In the article on Spanish conversation practice, reproduce word for word the passage from "Below are some" to "during the activities.".

PAGE EXCERPT
---*---
Let’s Talk. En Español?!!

When I ask my students about their goal in Spanish class the answer is usually the same. They all want to be able to speak in the language. Yet, having students communicate effectively in Spanish is the number one challenge I have as a teacher. Regardless of the age group, students tend to experience an incredible amount of stress when asked to participate in a conversational task. Some refuse to do it while some wait to be the last one to be called on the list. Others just giggle nervously through the whole conversation. But one thing is for sure; improving their proficiency through regular conversational tasks is the most rewarding experience for everyone.

Since I usually teach the beginner levels of Spanish, I have developed a system of using focus questions in Spanish for each lesson, that can be used as conversation starters. These questions grow in complexity as the class progresses and are practiced regularly. At first, the students memorize the questions and possible answers. Then, I ask them to “mix and match” with vocabulary words so that they can create their own message. Eventually students have a repertoire of phrases and questions that help them in feeling successful in Spanish, in and outside the classroom.

Below are some of the activities that help me in assisting students practice their conversational skills. Having a routine is key in making students feel comfortable. The more familiar they are with the activities the more relaxed they will be during the activities.
---*---
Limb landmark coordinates
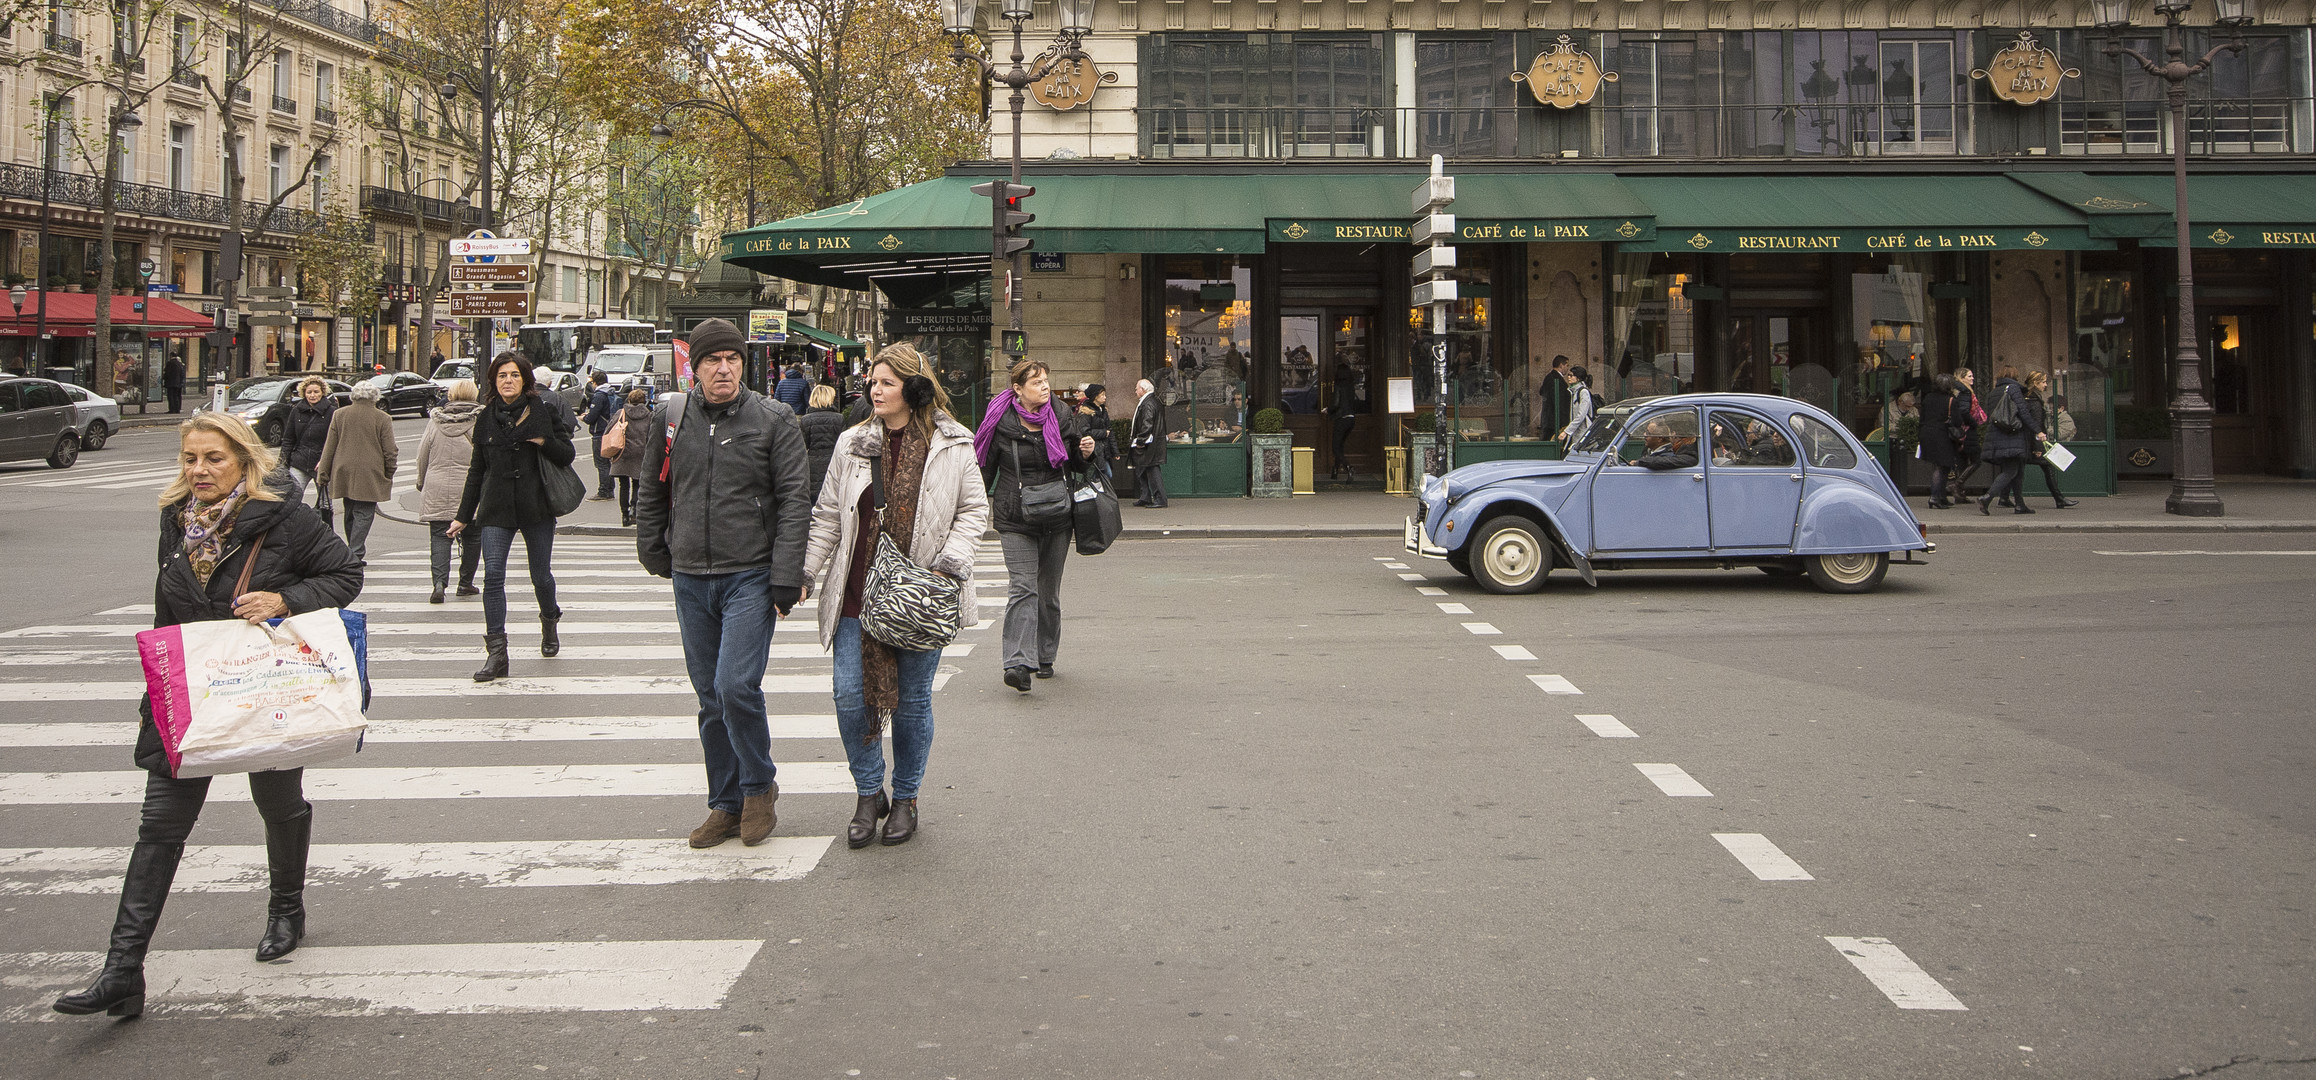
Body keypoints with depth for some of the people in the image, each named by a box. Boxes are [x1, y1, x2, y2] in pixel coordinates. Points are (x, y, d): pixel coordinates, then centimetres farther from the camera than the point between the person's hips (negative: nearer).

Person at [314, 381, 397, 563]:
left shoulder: (340, 415, 6)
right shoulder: (382, 419, -4)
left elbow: (329, 446, 8)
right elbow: (390, 451, -4)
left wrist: (324, 473, 13)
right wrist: (389, 475, 8)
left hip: (344, 473, 4)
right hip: (370, 476, -4)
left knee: (350, 514, 17)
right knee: (364, 515, -3)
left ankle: (353, 551, 27)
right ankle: (355, 554, -12)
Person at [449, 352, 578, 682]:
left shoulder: (543, 412, -1)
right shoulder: (486, 418, 8)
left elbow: (568, 456, 1)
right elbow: (477, 470, 14)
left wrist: (546, 441, -20)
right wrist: (464, 515, 15)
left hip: (537, 507, -2)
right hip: (496, 509, 2)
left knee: (541, 576, 7)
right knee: (493, 574, -12)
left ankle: (549, 621, 40)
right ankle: (496, 653, -12)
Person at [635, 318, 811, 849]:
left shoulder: (774, 420, -4)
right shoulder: (670, 418, 7)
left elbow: (794, 502, -7)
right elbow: (651, 493, 18)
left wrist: (786, 580, -12)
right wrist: (655, 556, 16)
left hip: (751, 576, -4)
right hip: (691, 580, 4)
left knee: (736, 685, -16)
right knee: (711, 698, 10)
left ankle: (760, 786, 7)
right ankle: (727, 805, 21)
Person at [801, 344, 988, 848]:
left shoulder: (952, 446, -1)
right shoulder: (853, 444, 7)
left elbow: (974, 510, 4)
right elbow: (828, 516, 12)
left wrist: (950, 562, -10)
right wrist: (804, 574, 7)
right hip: (858, 592, 2)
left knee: (912, 699, 6)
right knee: (850, 693, -4)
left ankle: (905, 798, 23)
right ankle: (869, 794, 14)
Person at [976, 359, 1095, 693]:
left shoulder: (1061, 418, 5)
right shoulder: (1001, 423, -4)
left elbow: (1076, 463, 16)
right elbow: (984, 465, 5)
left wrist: (1086, 452, -5)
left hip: (1056, 518, 3)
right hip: (1015, 520, -3)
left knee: (1049, 591, 11)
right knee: (1023, 589, -15)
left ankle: (1044, 657, 25)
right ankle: (1019, 663, -20)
---*---
ANSWER TO THIS EXERCISE
Below are some of the activities that help me in assisting students practice their conversational skills. Having a routine is key in making students feel comfortable. The more familiar they are with the activities the more relaxed they will be during the activities.